Sowing carrots and day-long onions
  • It’s important to prepare your soil well before sowing root crop seeds. It needs to be friable, have good drainage and be worked through to a depth of around 30 cms so that carrots don’t fork. A barrow load of compost forked into the soil will help create the right conditions to sow in. Rake it all smooth.
  • Today we’re sowing Kuroda Improved carrots and Purplette onions (smallish red onions). Carrot seeds need to be as fresh as possible. After purchasing them, put them in the fridge for at least two weeks before sowing. When the chilled seeds come out into the warmth, they’re stimulated to germinate.
  • Now’s the time to get your summer or day-long onions in. Day-long onions have white papery skin and don’t store like main crop day-short brown onions, but it’s great to have fresh onions in the summertime.
  • Make furrows with a hoe or your hand. Either pour the seeds into your hand and sprinkle them into the furrows or gently tap the packet held over the furrow. Sow the carrot seed quite thickly as their germination rate can be patchy. Then backfill the furrows with your hand and gently but firmly pat the soil down.

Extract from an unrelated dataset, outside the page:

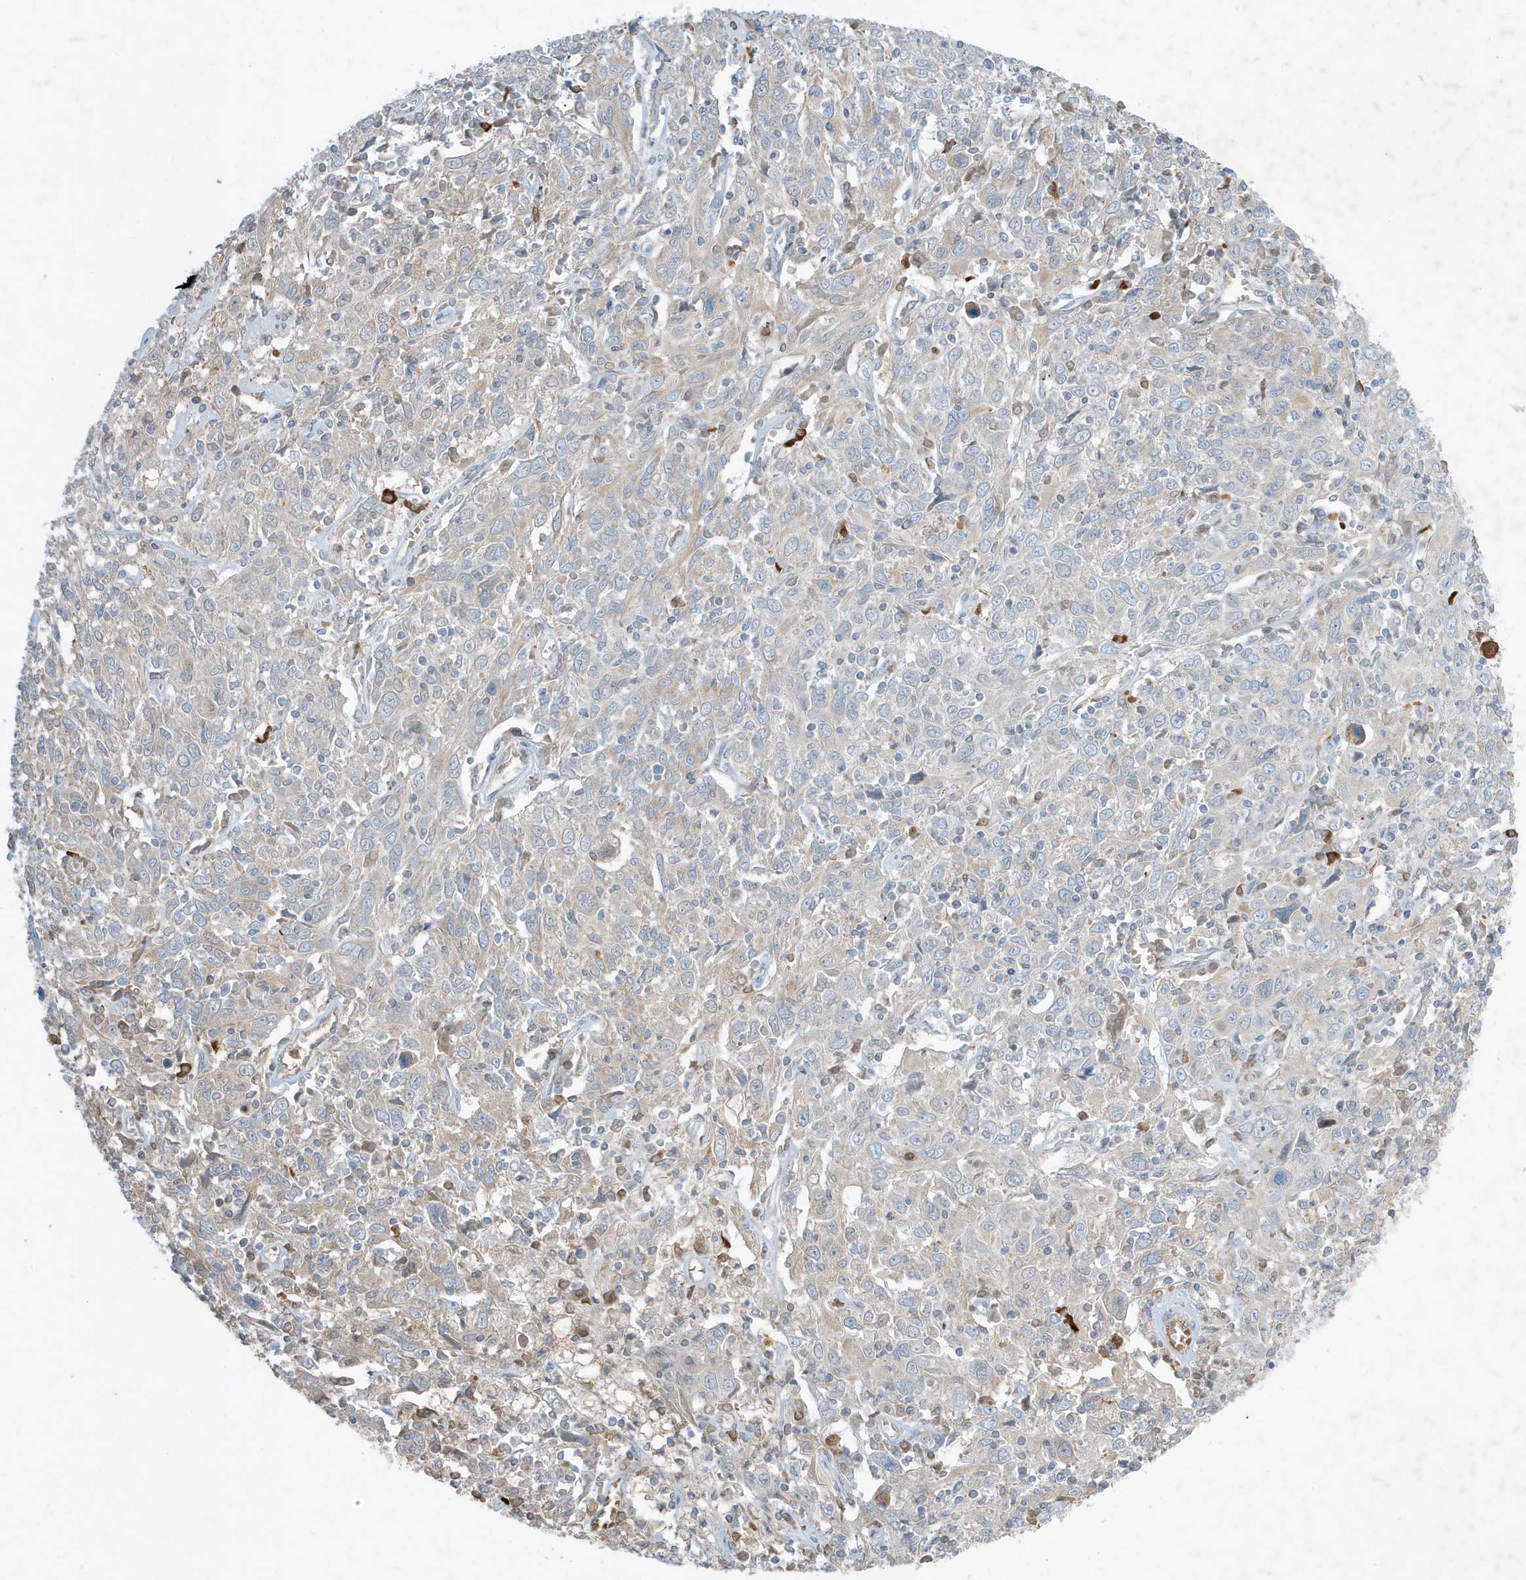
{"staining": {"intensity": "weak", "quantity": "<25%", "location": "cytoplasmic/membranous"}, "tissue": "cervical cancer", "cell_type": "Tumor cells", "image_type": "cancer", "snomed": [{"axis": "morphology", "description": "Squamous cell carcinoma, NOS"}, {"axis": "topography", "description": "Cervix"}], "caption": "There is no significant staining in tumor cells of squamous cell carcinoma (cervical).", "gene": "FNDC1", "patient": {"sex": "female", "age": 46}}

  • We sow onions in between the carrot rows. Onions and carrots are good companion plants – the smell of the onions keeps carrot fly away.
  • Next we apply rock dust which is a balanced fertiliser, but has a good dose of phosphorus which we need for root growth.

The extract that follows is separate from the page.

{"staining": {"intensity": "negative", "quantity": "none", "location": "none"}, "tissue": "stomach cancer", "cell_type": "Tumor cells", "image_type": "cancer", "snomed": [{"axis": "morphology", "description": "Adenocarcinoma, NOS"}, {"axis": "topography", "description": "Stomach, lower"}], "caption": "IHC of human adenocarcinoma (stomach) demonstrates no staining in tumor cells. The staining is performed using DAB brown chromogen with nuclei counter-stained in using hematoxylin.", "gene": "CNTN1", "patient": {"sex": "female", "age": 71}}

  • It’s important to keep weeds out of this bed. Carrots and onions don’t germinate quickly and they’re not very good at competing with weeds.
  • It’s also important to keep an even amount of moisture in the soil during the germination period. Sunny warm days followed by prolonged rain can work against even germination. We suggest you lay something on top of the seeds – a layer of newspaper or thin cardboard will do the job, but we choose a couple of old towels. Secure whatever you choose with something heavy like bricks. Water the bed well.
  • Keep your cover on for 7-14 days until the seedlings start popping through the soil.
Hilling up potatoes
  • Depending on how quickly your potatoes grow, you’ll need to hill them up every 2-5 days. The more the plants are buried, the greater bounty they’ll produce.
  • We’ve run out of soil from the bed itself, so we add some well-rotted compost to the central channel and then grub it from there out to each side to cover the plants. Don’t be concerned if it looks like you’re pushing the plants over – they’ll grow back through the soil.
  • If you’re growing potatoes in a container, make sure you keep it topped up with compost or more soil so the leaves are just above the soil level.
Chitting kumara
  • Kumara or sweet potatoes are a subtropical crop so you don’t want to plant them till December. Planted too early, they’ll just sulk in the soil.
  • With kumara we plant slips, which is the seedling that a kumara produces when the tuber is submerged in a tub of potting mix.
  • Fill a tub with a good organic potting mix to about 5 cms, lay the kumara tubers on the soil, then add another 10 cms of potting mix over the tubers. Gently water and set the tub in a warm, sunny position.
  • Seedlings (slips) will appear over a period of 7-14 days. When they get to about 10 cms long, hold the soil with one hand and gently pull the slip out – it’ll come away from the tuber with a root on it. You can either transplant the slip into a single pot to grow its roots on a bit more or plant straight out into the ground.
  • You’ll get 20-30 slips from one tuber. They’re a fantastically productive crop.